If you want to be an ally to women, there are many practical steps you can take. Some are simple, others might require more effort. Even incremental changes in individual behaviour can contribute to advances for women.

  1. Recruit women.

In doing so, recognise that some of the best candidates might not come to you. Men apply for jobs when they meet 60%t of the hiring criteria, while women wait until they meet all of them. Seek out female candidates via LinkedIn, through references and internships, and by making sure hiring committees put women and other diverse candidates on the shortlist. Some organisations use text-analysis software to help human resources create descriptions that resonate with women.

2. Provide constructive criticism.

Sometimes men in power are uncomfortable providing negative feedback to female colleagues or employees. The result is that women don’t get the feedback they need to advance their professional development. Be honest and fair, just as you would with your male counterparts.

3.  If you have workplace flexibility benefits and parental leave, use them.

In taking this course, you empower women to do the same. We can’t achieve gender parity if women are the only ones taking child-care leave. As novelist Liza Mundy writes in The Atlantic, “The true beneficiaries of paternity leave are women.”

4.  Be a mentor.

Women often seek out other women as mentors. But research shows that women who also have male mentors get more promotions and make more money. As a mentor, you can give general advice, but also specifics, such as negotiation advice. Actively seek-out women to mentor. Identify a woman who has made a strong positive impression on you and consider what you see as this woman’s particular strengths and talents and what you know about her experience, career goals and ambitions. Explain how you want to help her and why. Ask open-ended questions, listen attentively to her answers, and try to see things through her eyes. Be sure your conclusions are based on hard facts, not on what you assume to be true.

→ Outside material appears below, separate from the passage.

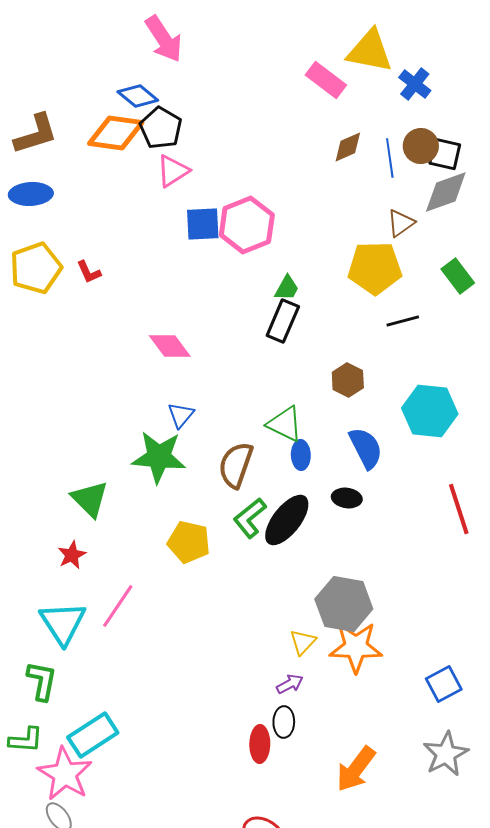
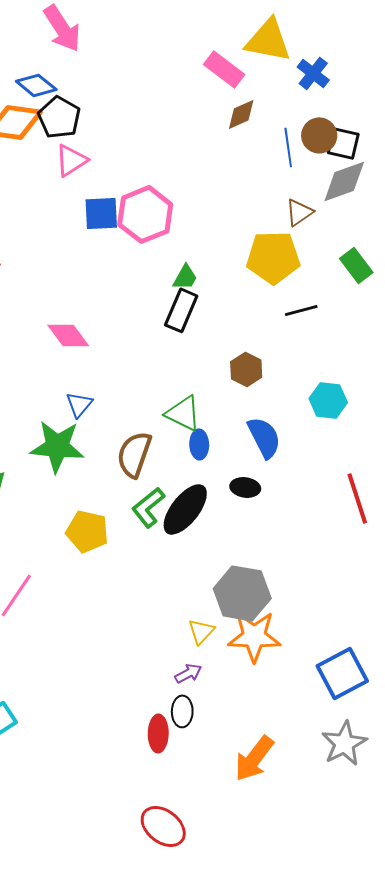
brown diamond: (348, 147) -> (241, 114), moved
cyan hexagon: (430, 411) -> (328, 400), size x0.7
blue square: (444, 684) -> (342, 673), size x1.4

5.  Learn not to “manterrupt.”

Research tells us that men interrupt women in conversation far more often than they interrupt other men. Likewise, women get less credit for their contributions than men. Progressive workplaces and their like-minded male employees recognise this phenomenon as a common micro-aggression and are working to correct it, largely by modelling different behaviours. The obvious example for men to employ is simply listening more than talking, but a more active tactic is to visibly solicit ideas and questions from women at meetings, and then to affirm them.

6.  Raise the number and visibility of female leaders.

Research shows us that one of the reasons women’s aspirations dwindle early in their career path is that they don’t see female role models ahead of them in the pipeline. Unfortunately, data supports women’s views. While women enter the workplace in equal numbers to men, their representation decreases step-by-step throughout the career pipeline and falls to about 19 % by the time they reach senior “board” positions.

7. Call out injustices, even if they don’t impact on you.

Being an ally means noticing injustices you don’t feel or experience. And once you notice injustice, act. Silence about injustice is interpreted, or misinterpreted, as support for the status quo. If a man makes a sexist joke, a male advocate can simply say, “That comment unfairly stereotypes women and I don’t think that’s ok.”